Work to complete: Starting from the line that contains "Pular para o conteúdo", give back every line through the end of the listing exactly as written and no other line.

*** Data excerpts Section Begins ***

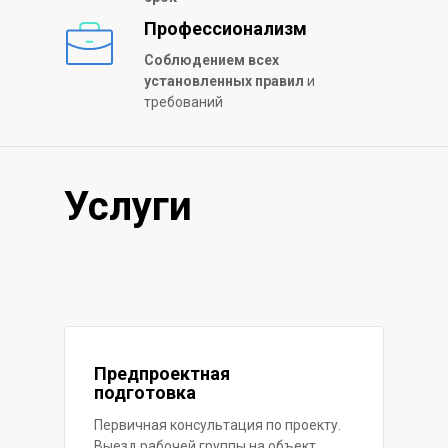
Профессионализм
Соблюдением всех
установленных правил
и
требований
Услуги
Предпроектная
подготовка
Первичная консультация по проекту.
Выезд рабочей группы на объект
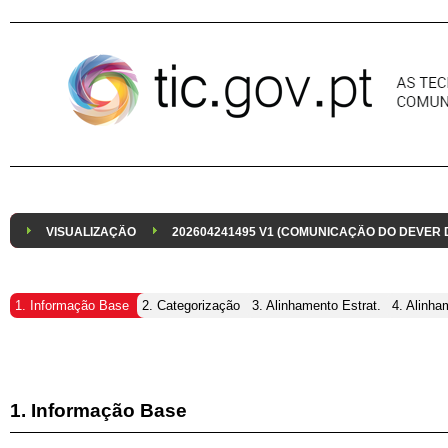
Pular para o conteúdo
VISUALIZAÇÃO
202604241495 V1 (COMUNICAÇÃO DO DEVER
1. Informação Base
2. Categorização
3. Alinhamento Estrat.
4. Alinha
1. Informação Base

*** Data excerpts Section Ends ***

Result for this exercise:
Pular para o conteúdo
VISUALIZAÇÃO
202604241495 V1 (COMUNICAÇÃO DO DEVER
1. Informação Base
2. Categorização
3. Alinhamento Estrat.
4. Alinha
1. Informação Base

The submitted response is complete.